All stores can continue to provide free produce bags and bags used to package meat or dry cleaning. They can also continue selling garbage bags, Ziploc-style bags, pet waste bags, meat in Styrofoam packaging and egg cartons, some of which are made from polystyrene materials.
Prior to the ban taking effect, grocery stores encouraged shoppers to bring in reusable bags, load up on plastic bags from home, consider greener alternatives or, simply, go bagless.
Some large grocers even gave away free reusable bags prior to the ban’s implementation in an effort to prepare consumers. For example, Stop & Shop locations in New Jersey had a promotion Monday and Tuesday where patrons could receive one free reusable bag each, no purchase required.

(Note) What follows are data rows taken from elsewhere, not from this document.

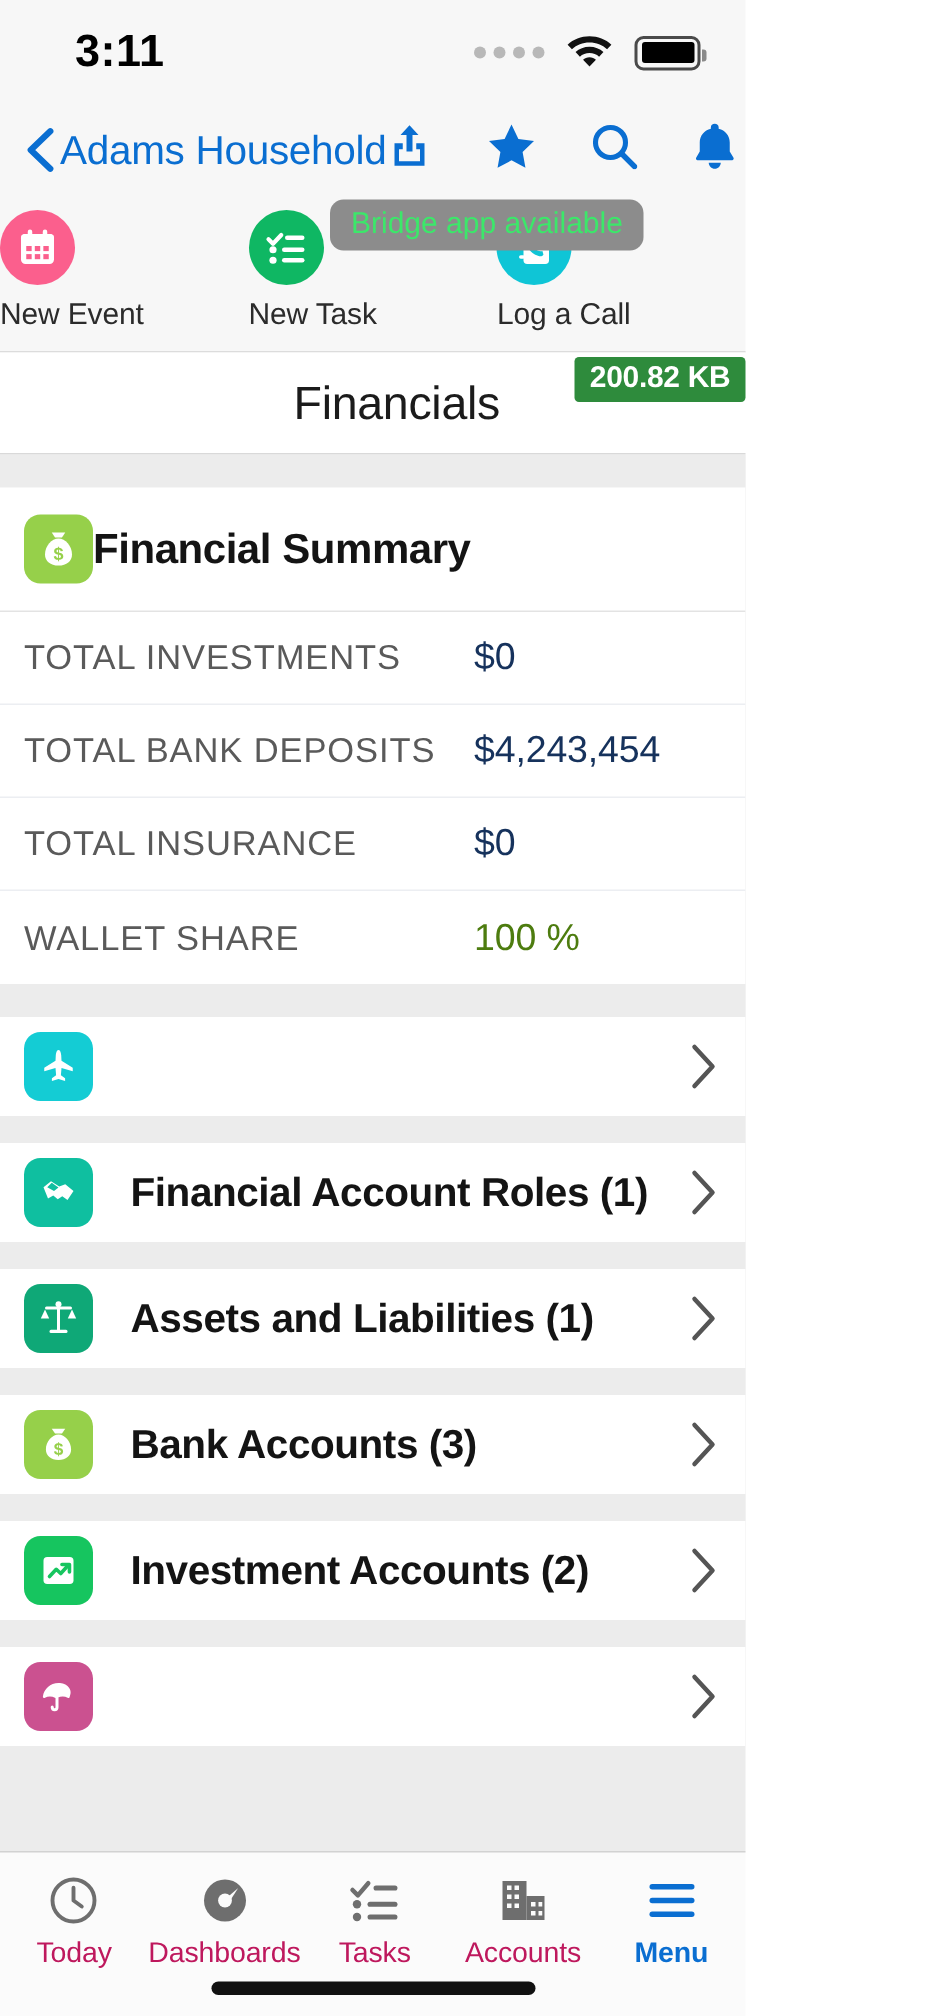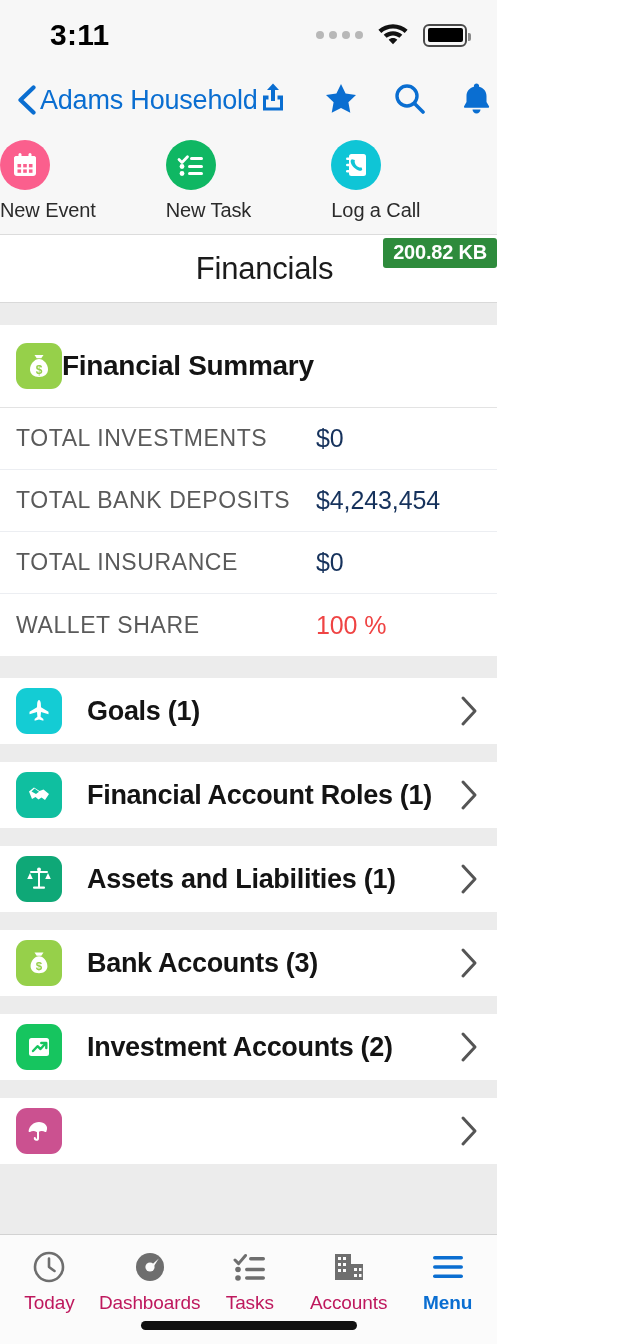--- a/index.html
+++ b/index.html
@@ -288,6 +288,7 @@
       <span class="alabel">Log a Call</span>
     </div>
 
+    <div class="toast">Bridge app available</div>
   </div>
 
   <div class="page-title-wrap">

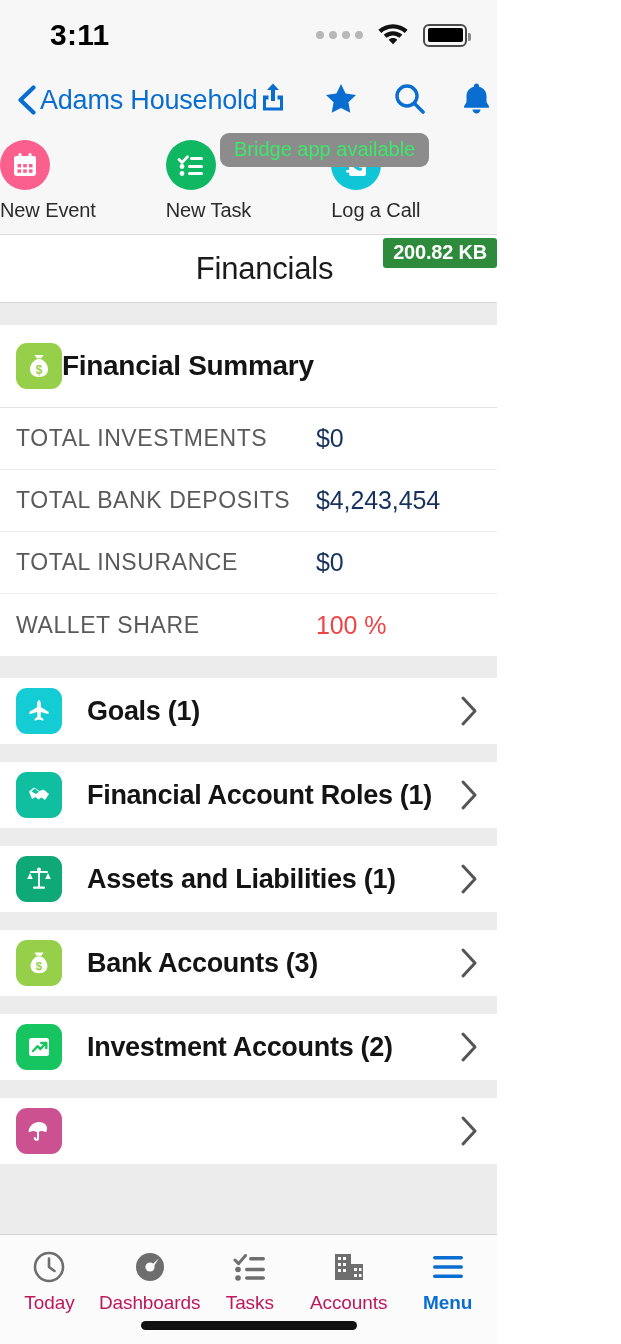--- a/index.html
+++ b/index.html
@@ -142,7 +142,7 @@
     letter-spacing: 0.6px; text-transform: uppercase;
   }
   .frow .fvalue { font-size: 25px; color: #16325c; letter-spacing: -0.1px; }
-  .frow .fvalue.plain { color: #ef4444; }
+  .frow .fvalue.plain { color: #4d7c0f; }
 
   .listrow {
     background: #ffffff;

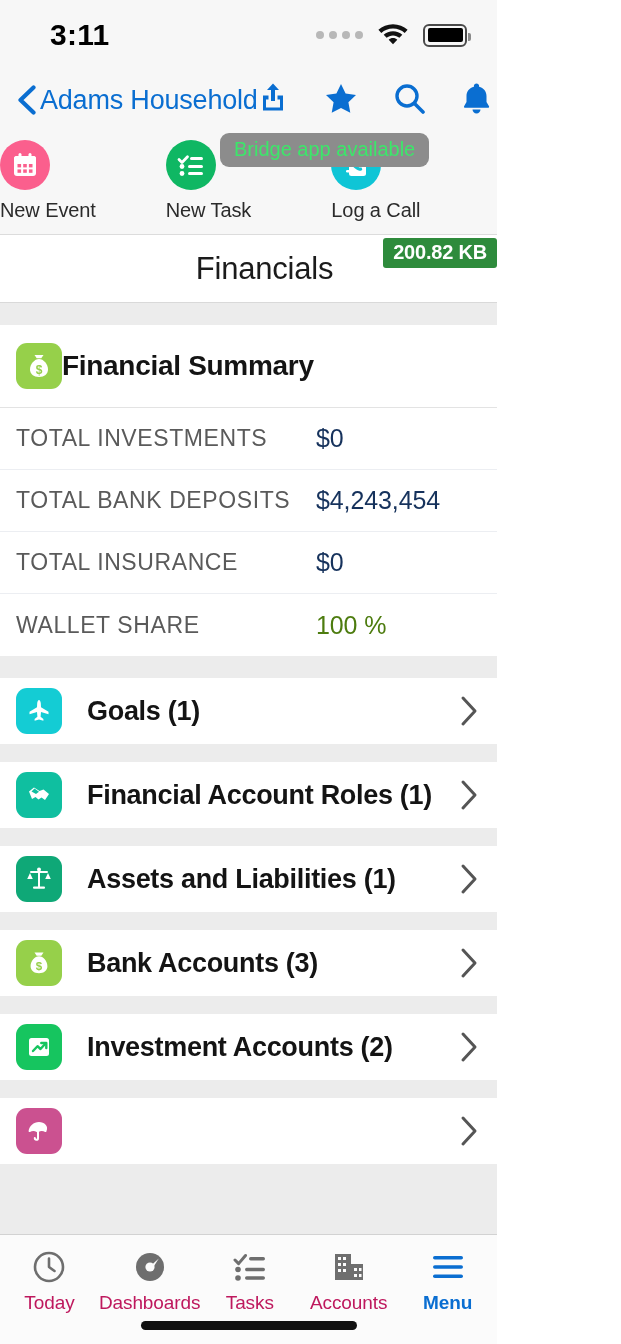--- a/index.html
+++ b/index.html
@@ -338,7 +338,6 @@
           <path d="M13 2c.9 0 1.6 1.3 1.8 3.3l.2 3.9 7.5 4.6v2.4l-7.5-2.2-.4 4.8 2.8 2.1v1.8L13 21.4l-4.4 1.3v-1.8l2.8-2.1-.4-4.8L3.5 16.2v-2.4L11 9.2l.2-3.9C11.4 3.3 12.1 2 13 2z" fill="#fff"></path>
         </svg>
       </span>
-      <span class="ltitle">Goals (1)</span>
       <span class="chev">
         <svg width="20" height="32" viewBox="0 0 20 32">
             <path d="M4 3l12 13L4 29" fill="none" stroke="#555" stroke-width="3" stroke-linecap="round" stroke-linejoin="round"></path>

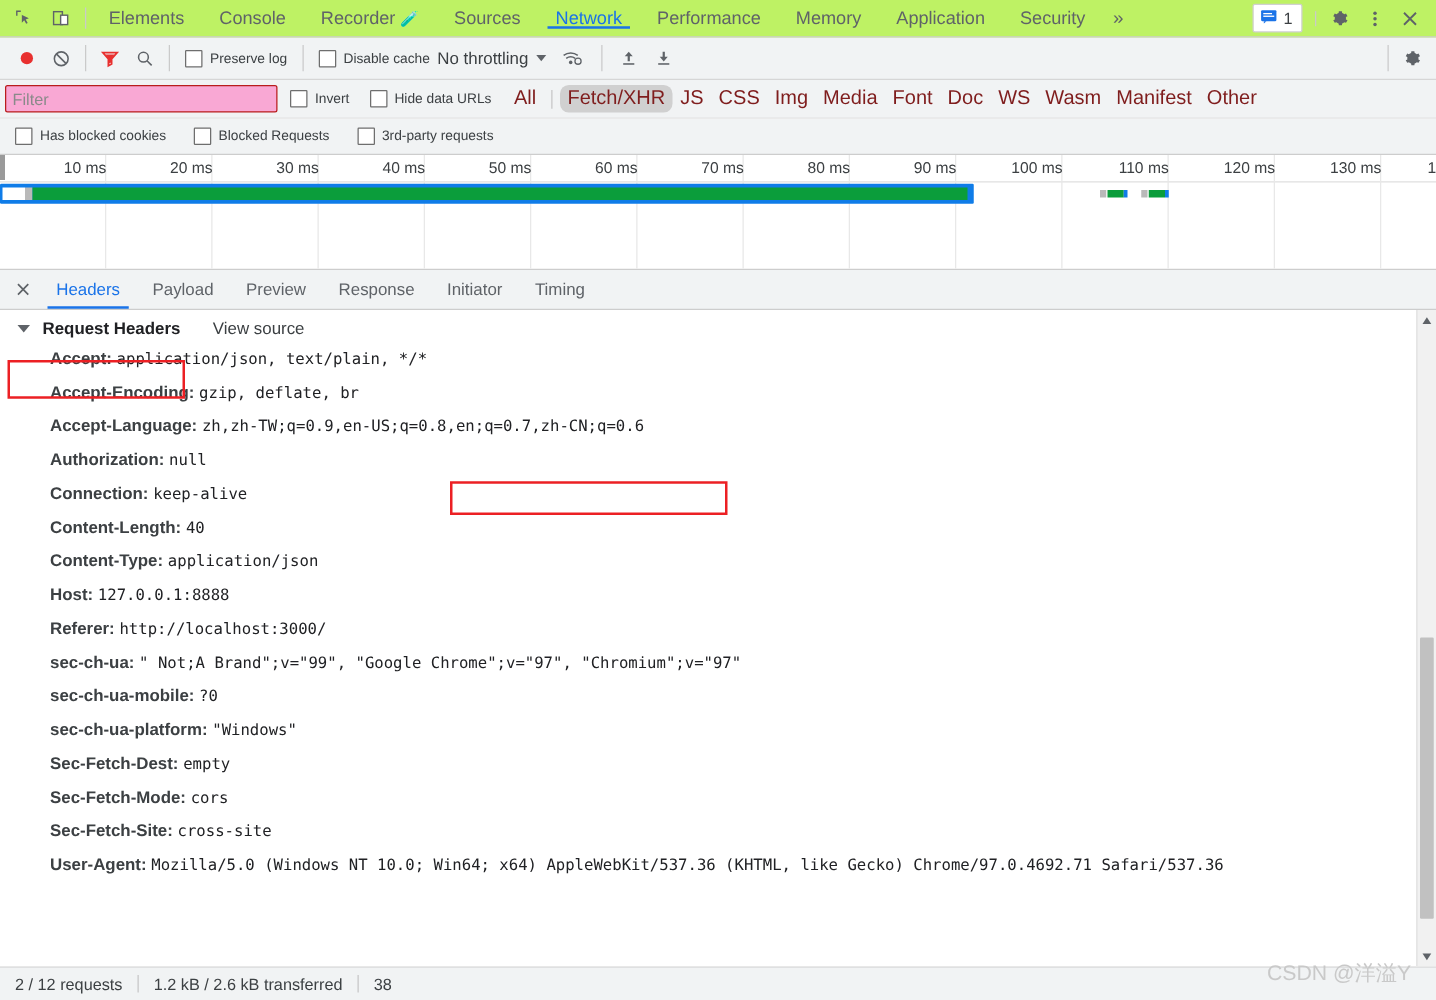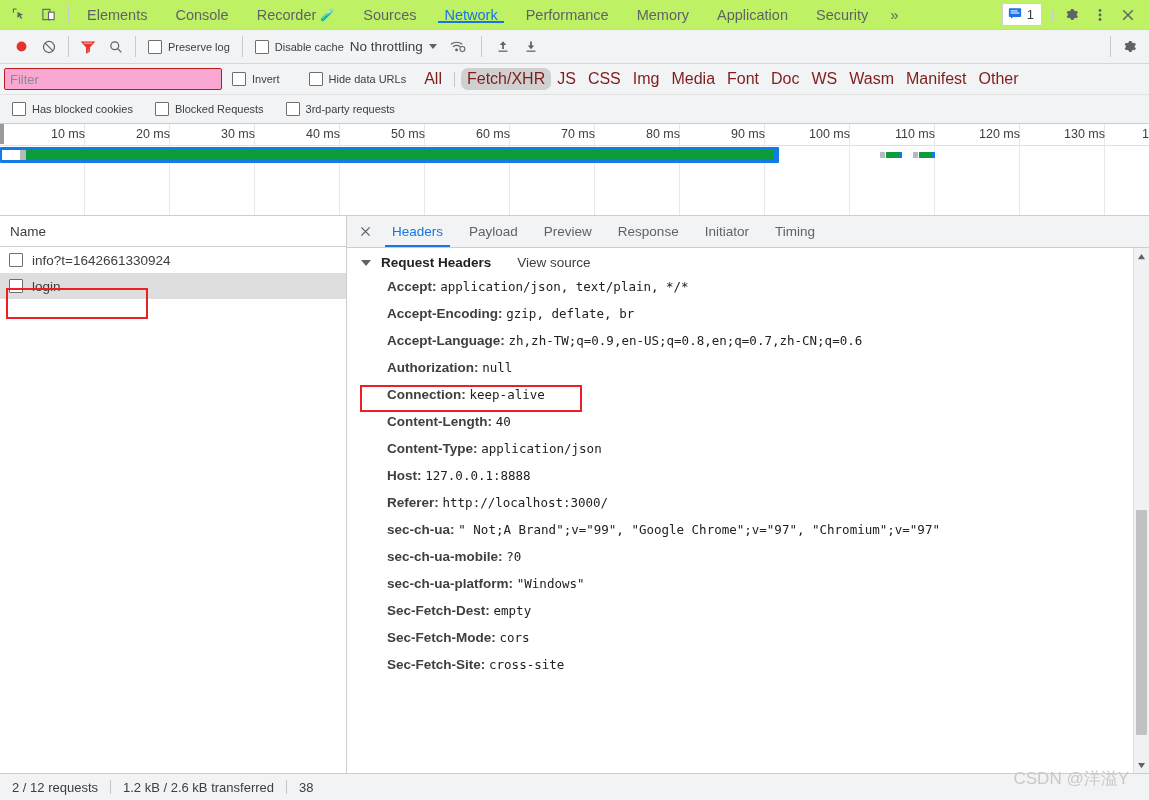--- a/index.html
+++ b/index.html
@@ -655,7 +655,7 @@
       <span class="box"></span>
       <span>Invert</span>
     </label>
-    <label class="chk" style="margin-left:29px;">
+    <label class="chk" style="margin-left:16px;">
       <span class="box"></span>
       <span>Hide data URLs</span>
     </label>

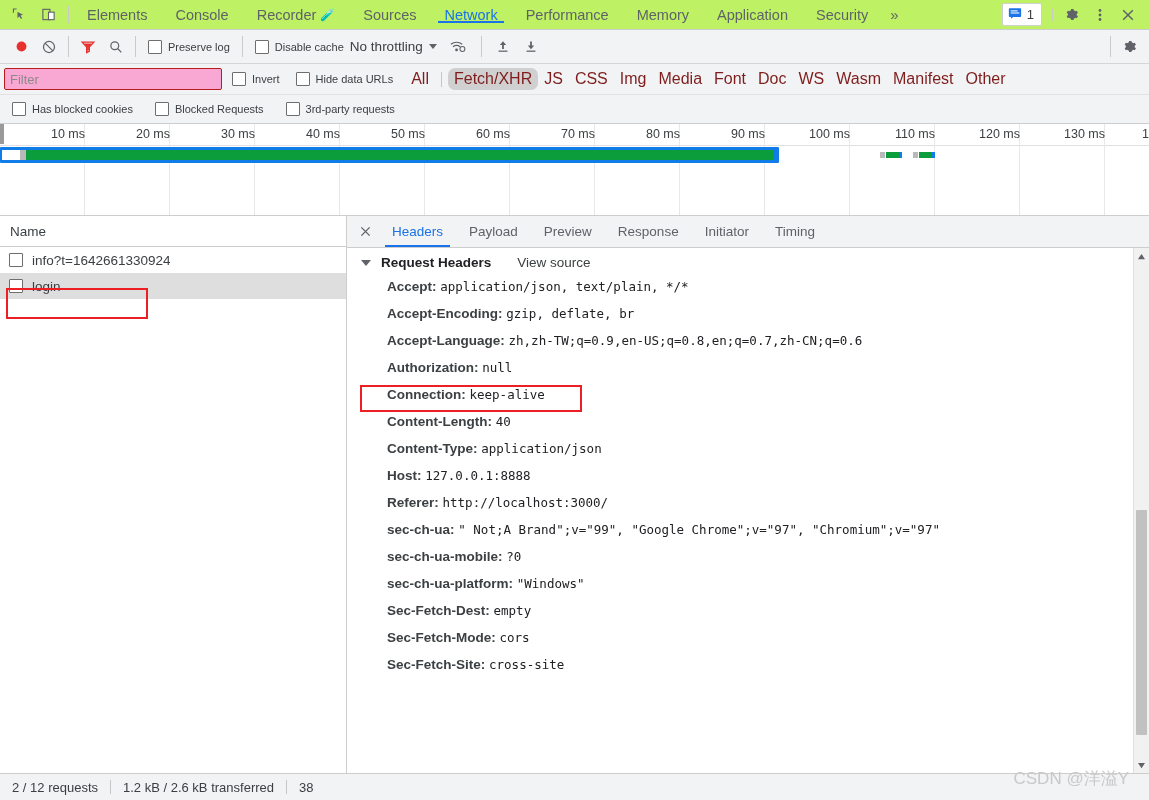--- a/index.html
+++ b/index.html
@@ -736,19 +736,6 @@
 
   <div class="body">
 
-    <div class="reqpane">
-      <div class="reqhead">Name</div>
-      <div class="reqlist">
-        <div class="reqrow">
-          <span class="box"></span>
-          <span>info?t=1642661330924</span>
-        </div>
-        <div class="reqrow sel">
-          <span class="box"></span>
-          <span>login</span>
-        </div>
-      </div>
-    </div>
 
     <div class="detail">
       <div class="dtabs">

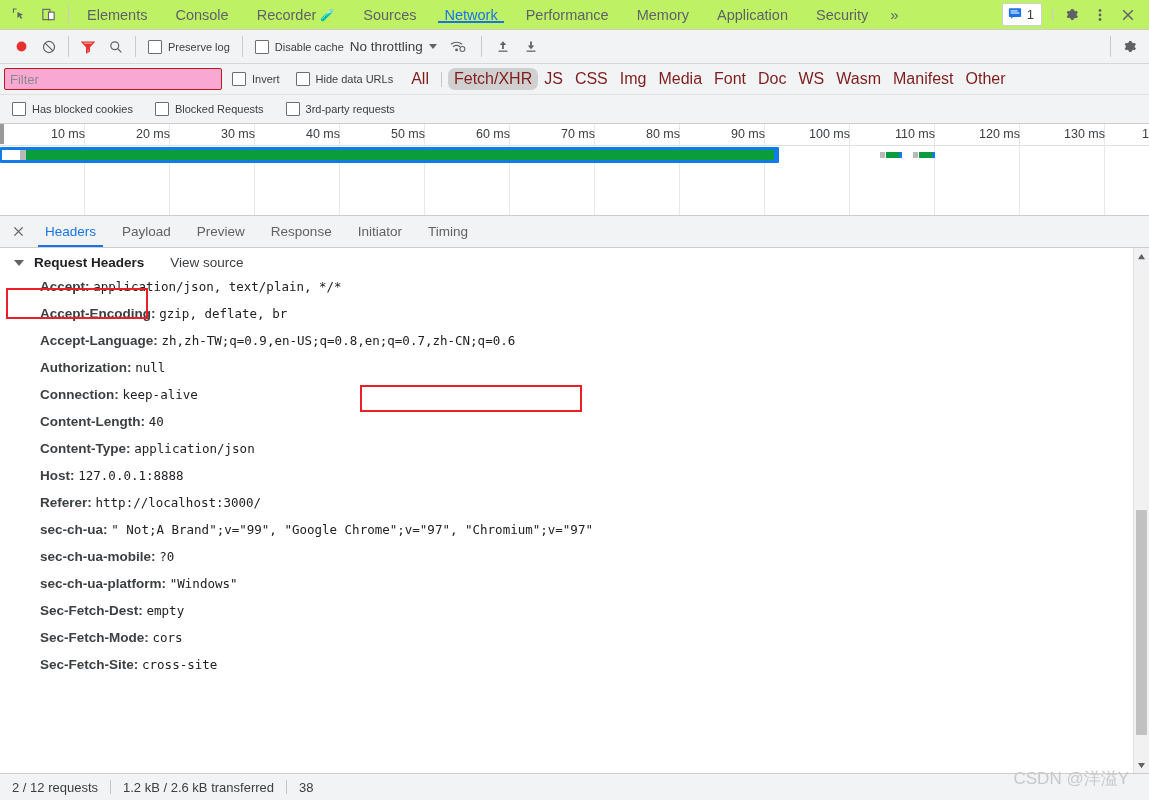--- a/index.html
+++ b/index.html
@@ -775,6 +775,7 @@
           <div class="hrow"><span class="hname">Sec-Fetch-Dest:</span> <span class="hval">empty</span></div>
           <div class="hrow"><span class="hname">Sec-Fetch-Mode:</span> <span class="hval">cors</span></div>
           <div class="hrow"><span class="hname">Sec-Fetch-Site:</span> <span class="hval">cross-site</span></div>
+          <div class="hrow" style="padding-right:28px;"><span class="hname">User-Agent:</span> <span class="hval">Mozilla/5.0 (Windows NT 10.0; Win64; x64) AppleWebKit/537.36 (KHTML, like Gecko) Chrome/97.0.4692.71 Safari/537.36</span></div>
         </div>
 
         <div class="vscroll">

But some shoppers were still caught bagless like Carlos Pena, who was visiting the Bloomfield Stop & Shop location on Wednesday morning. Pena loaded his items directly into the shopping cart this time, but said he would rather use plastic bags or even be able to pay for paper bags.
“I do not like it because it’s an inconvenience. I do not mind paying the extra dollar or two, ”he said.
The store is providing its customers with “a few options” if caught unprepared at checkout, said Stefanie Shuman, a Stop & Shop spokesperson who walked NJ Advance Media through the store’s Bloomfield location Wednesday.
Reusable bags that range in price from 50 cents to $ 2.50 can be purchased on-site. The more costly bag, called the “Community Bag,” is insulated and $ 1 from every purchase goes to a local New Jersey charity selected by the store, Shuman said. You can also follow in Pena’s footsteps and forgo the bags altogether.
“Of course, there are a few frustrations, a few hiccups – as with any change,” Shuman said. “But the customers generally today in Bloomfield totally get it.”
RELATED: I’ve lived with a plastic bag ban for 3 years. Here’s my tips on how to get by.
One customer ran into the Wegmans in Cherry Hill bagless. A few minutes later she ran out – broccoli in a produce bag and a loaf of bread already in its own packaging in hand.
Pushing a cart down Aisle 19 at the same Wegmans, Don Hollingsworth said he did not think the new law “made sense.”
“All these (new reusable) bags are going to end up in the ocean and landfill anyway too,” said Hollingsworth, 58, of Haddon Township. “I still have about 3,000 of the single-use plastic bags at home and I plan to sell them.”
Customers can also opt to use canvas bags, laundry baskets, biodegradable bags, tote bags and cardboard boxes.
Although single-use plastic bags can still be purchased online, advocates and experts said the hope is people reduce the amount of plastic they use regularly.
A few stores down from Wegmans at Home Depot, Lydia DeMonsi, a retiree of Cherry Hill, applauded the new ban.
“I’ve been using reusable for a couple months,” she said of her own personal bag ban. However, as she was only picking up flowers and fertilizer Wednesday she did not need any bags.